The Allegheny County Airport Authority commissioned the vehicle in 2006, and the next year the very first Stripe Hog built for rubber removal at airports was delivered to Pittsburgh – and it’s still in use today. In fact, it’s in such good condition that Crocker just displayed it at a trade show and wants to add it to his company’s history collection when PIT retires the vehicle the maintenance team calls “The Magic Eraser.”

One person runs the entire operation, driving the truck at a snail’s pace while operating the spray heads in front.

The rubber solidifies once it’s collected, and the water used in the power washing is cycled through over and over until it becomes too dirty to use. Both are disposed of safely in line with environmental regulations.

Crocker, who started his power washing business as an 18-year-old, admits he hadn’t thought about how his work stripping paint off roadways and bridges would translate to airports.

“I pictured airports as contracting that body of work,” he said. “I didn’t picture them as having the sophistication and appetite to do it themselves.”

All of PIT’s heavy equipment operators are trained to use the Stripe Hog. And despite the rugged nature of the work, operating the machine requires a soft touch.
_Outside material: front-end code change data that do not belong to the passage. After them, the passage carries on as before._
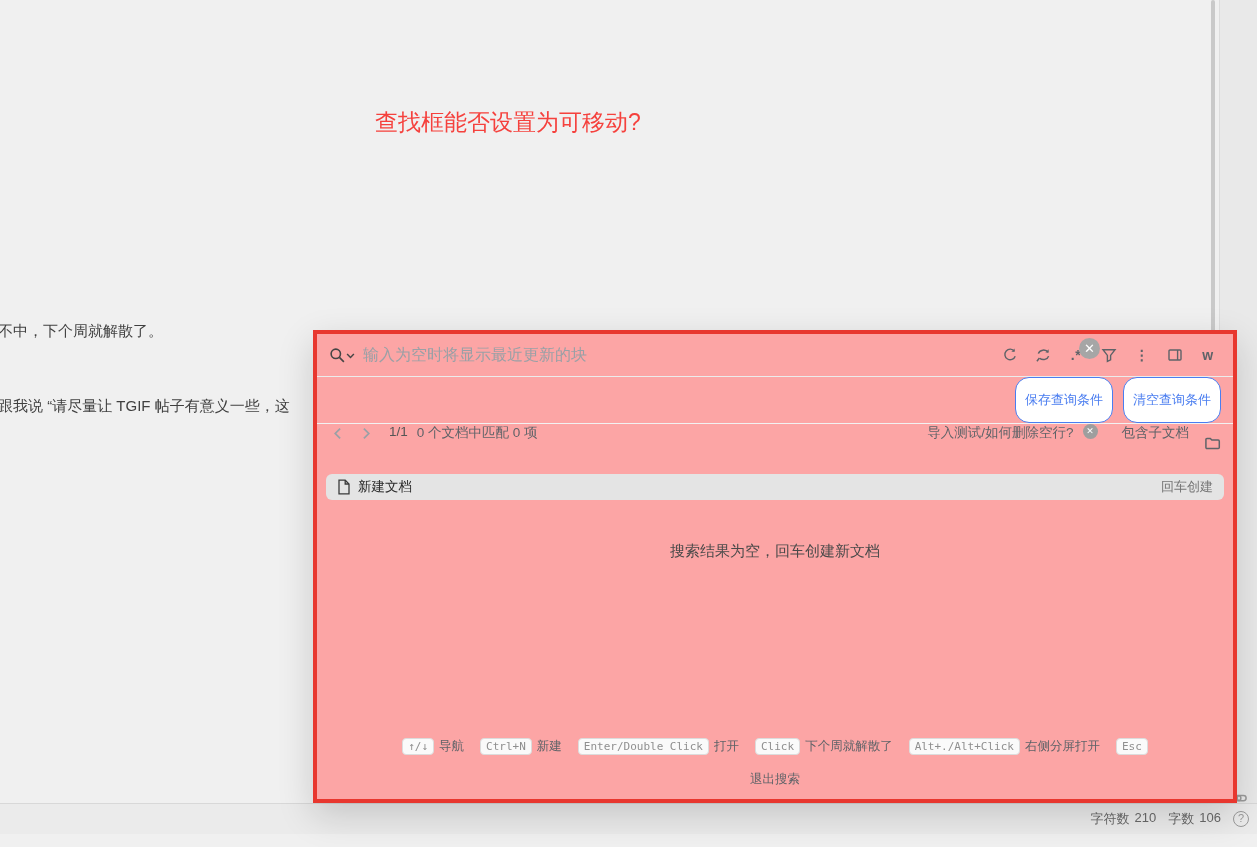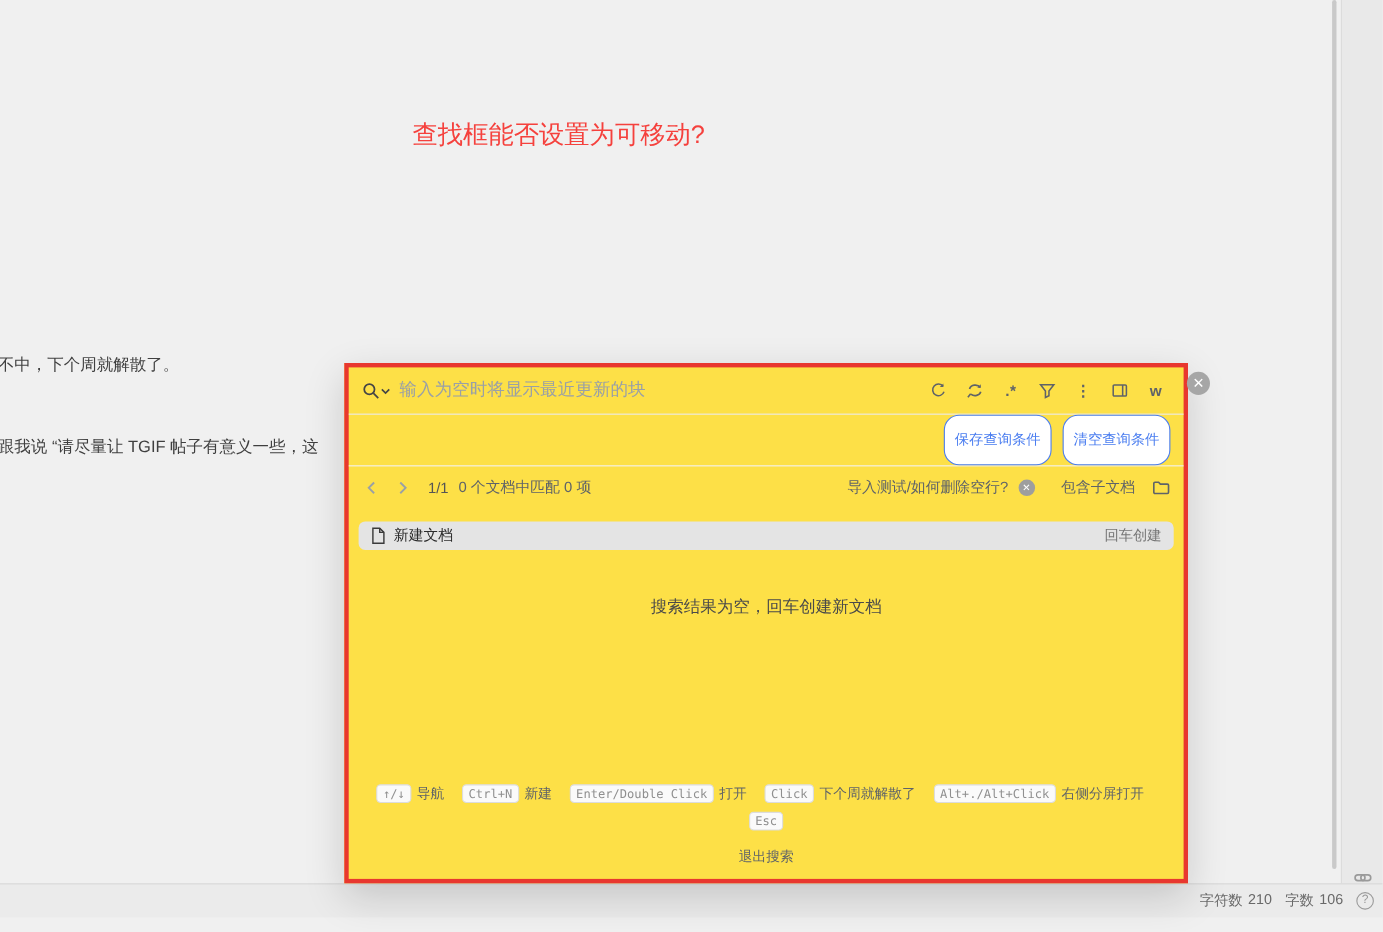--- a/index.html
+++ b/index.html
@@ -42,22 +42,22 @@
     padding-right:8px; font-size:13px; color:#696969;
   }
   .status-bar .pair{ margin-left:12px; display:flex; gap:5px; }
   .help-icon{
     margin-left:12px; width:16px; height:16px; border:1.4px solid #9a9a9a; border-radius:50%;
     color:#9a9a9a; font-size:11px; line-height:13px; text-align:center; cursor:pointer;
   }
 
   
   .dialog{
-    position:absolute; left:313px; top:330px; width:767px; height:473px;
-    border:4px solid #e8372f; background:#fde047;
+    position:absolute; left:313px; top:330px; width:924px; height:473px;
+    border:4px solid #e8372f; background:#fca5a5;
     box-shadow:0 12px 34px rgba(0,0,0,.16);
     display:flex; flex-direction:column; z-index:10;
   }
   .dialog-close{
     position:absolute; left:1079px; top:338px; width:21px; height:21px;
     border:none; border-radius:50%; background:#a6a6a6; color:#fff;
     font-size:13px; line-height:21px; text-align:center; cursor:pointer; z-index:11;
   }
 
   .search-row{
@@ -81,21 +81,21 @@
   .criteria-row{
     flex:0 0 43px; display:flex; align-items:center; justify-content:flex-end;
     gap:10px; padding:0 12px; border-bottom:1px solid #f2f2f2;
   }
   .ghost-btn{
     border:1px solid #4a7df0; color:#4a7df0; background:#fff;
     border-radius:14px; font-size:13px; padding:13px 9px; cursor:pointer; font-family:inherit;
   }
 
   .nav-row{
-    flex:0 0 38px; display:flex; align-items:center;
+    flex:0 0 38px; display:flex; 
     padding:0 12px; gap:9px; font-size:13.5px; color:#5f6368;
   }
   .chev-btn{ border:none; background:transparent; color:#9aa0a6; cursor:pointer; width:18px; height:18px;
     display:flex; align-items:center; justify-content:center; }
   .page-ind{ margin-left:6px; color:#555; }
   .spacer{ flex:1; }
   .mini-badge{
     width:15px; height:15px; border-radius:50%; background:#9e9e9e; color:#fff;
     font-size:9px; line-height:15px; text-align:center; cursor:pointer;
   }

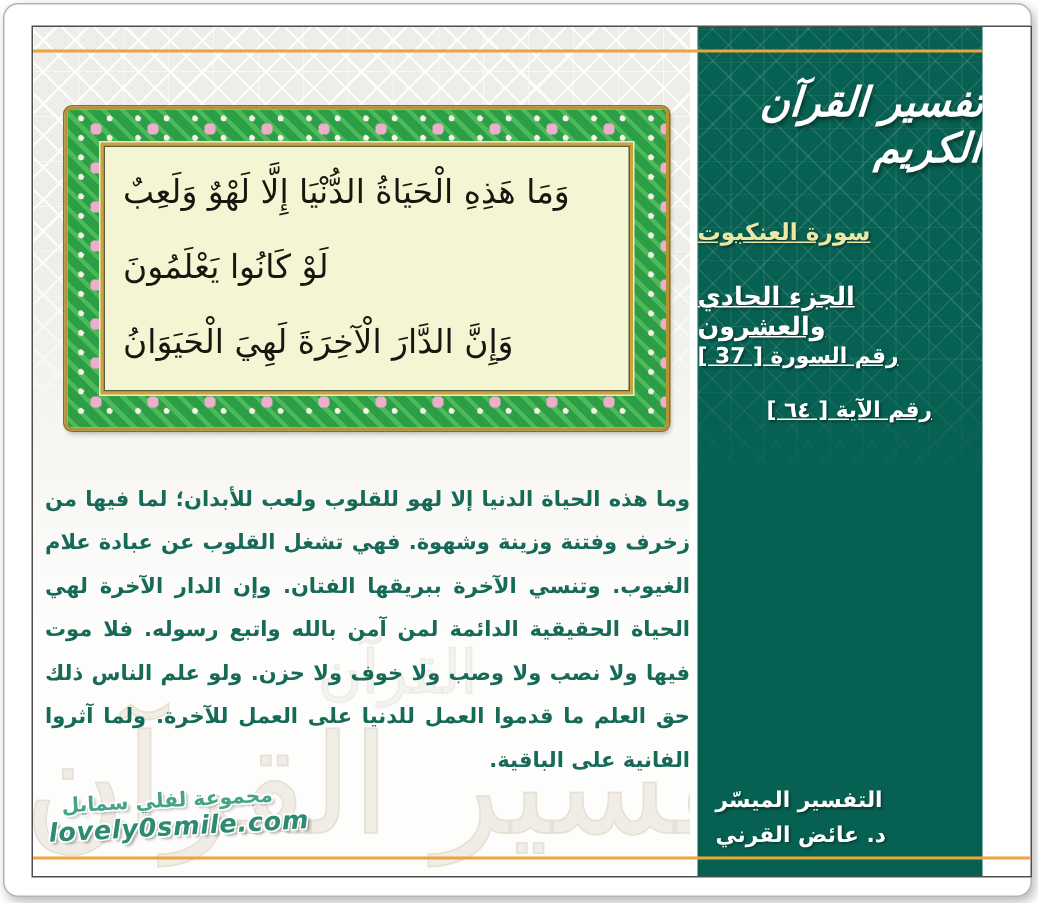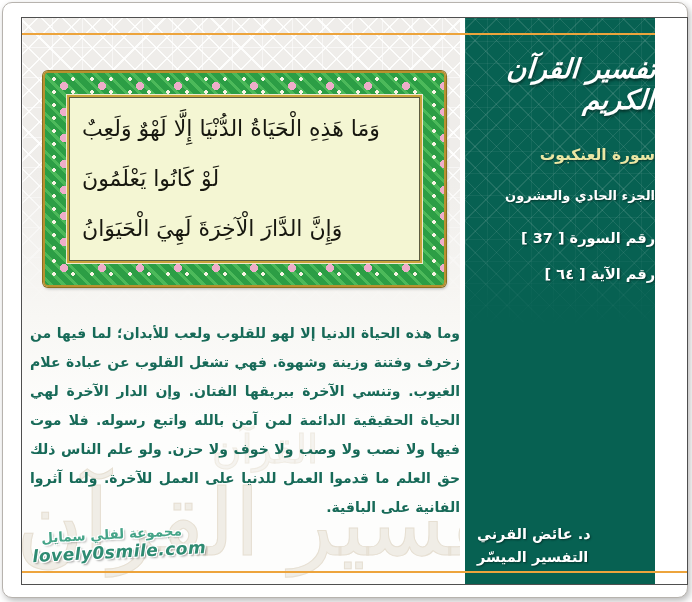--- a/index.html
+++ b/index.html
@@ -72,24 +72,24 @@
       repeating-linear-gradient(0deg, rgba(255,255,255,.06) 0 1px, transparent 1px 22px),
       repeating-linear-gradient(90deg, rgba(255,255,255,.06) 0 1px, transparent 1px 22px);
     -webkit-mask-image:linear-gradient(#000 65%,transparent 100%);
             mask-image:linear-gradient(#000 65%,transparent 100%);}
 
   .sb-title{position:absolute;left:0;top:30px;width:100%;height:72px;direction:rtl;
     display:flex;align-items:center;justify-content:center;
     font-size:27px;font-weight:bold;font-style:italic;color:#ffffff;
     text-shadow:1px 2px 3px rgba(0,0,0,.45);transform:skewX(-4deg);}
 
-  .sb-item{position:absolute;left:0;width:100%;text-align:right;direction:rtl;
-    font-weight:bold;color:#ffffff;text-shadow:1px 1px 2px rgba(0,0,0,.45);}
+  .sb-item{position:absolute;left:0;width:100%;text-align:left;direction:rtl;
+    font-weight:bold;color:#ffffff;text-shadow:1px 1px 2px rgba(0,0,0,.45);text-decoration:underline;}
   .sb-item.surah{top:128px;font-size:15.5px;color:#ebe7a4;}
-  .sb-item.juz{top:170px;font-size:13px;}
+  .sb-item.juz{top:170px;font-size:17px;}
   .sb-item.surah-num{top:212px;font-size:14.5px;}
   .sb-item.ayah-num{top:248px;font-size:14.5px;padding-left:46px;}
 
   .sb-footer{position:absolute;left:0;right:10px;top:505px;direction:rtl;text-align:left;
     color:#ffffff;font-weight:bold;font-size:14.5px;line-height:23px;
     text-shadow:1px 1px 2px rgba(0,0,0,.45);}
   .sb-footer div{text-align:left;padding-left:12px;direction:rtl;}
 </style>
 </head>
 <body>
@@ -123,22 +123,22 @@
       <div class="sb-lattice"></div>
 
       <div class="sb-title">تفسير القرآن الكريم</div>
 
       <div class="sb-item surah">سورة العنكبوت</div>
       <div class="sb-item juz">الجزء الحادي والعشرون</div>
       <div class="sb-item surah-num">رقم السورة [ 37 ]</div>
       <div class="sb-item ayah-num">رقم الآية [ ٦٤ ]</div>
 
       <div class="sb-footer">
+        <div>التفسير الميسّر</div>
         <div>د. عائض القرني</div>
-        <div>التفسير الميسّر</div>
       </div>
     </div>
 
     <div class="orange-line line-top"></div>
     <div class="orange-line line-bottom"></div>
 
   </div>
 </div>
 
 </body></html>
“It’s 40,000 pounds per square inch of pressure, so if you put it on concrete (at full blast) you can dig holes in concrete. And asphalt, it can just blow apart asphalt,” Moorhead said. “It’s a great machine but it’s very powerful.”

The Stripe Hog strips rubber from runway surfaces using water and then vacuums the solution into a storage system. (Photo by Beth Hollerich)

Versatility is key

While the primary value of the Stripe Hog is that it makes a dangerous job safer and more efficient, it also makes the work far more cost-effective.

The Airport Authority paid just under $1 million for the machine in 2007. The Authority was paying well over that annually to clean its four runways at the time.

“(The Stripe Hog) paid for itself in the first year,” Moorhead said.

Members of PIT’s field maintenance team have found other uses for the Stripe Hog.

The Federal Aviation Administration makes changes to paint and markings standards every year or two, and inspectors will measure line placement down to the inch to make sure airports are in compliance. The paint crew will use the Stripe Hog to clean white and yellow lines on the runway or even strip them away entirely if new paint needs to be applied.

Crocker, who grew up in Western Pennsylvania before moving to Florida as a teenager, said his company’s machines are now used at 70 American airports and in 57 countries worldwide; they’re currently building a fifth machine for Dubai International Airport.

He still has the note alerting him to Moorhead’s phone call all those years ago. PIT’s Stripe Hog was the company’s 50th manufacturing job, but its first step into a whole new field.

Airport sales now make up to 30 percent of the company’s business, Crocker said, and he’s gone from 10-12 employees at the time to more than 160 today.

“I didn’t realize how much airports talk to each other,” he said. “They share information and strategies for keeping runways and airfields safe.

“I could have never guessed that things would develop as they have.”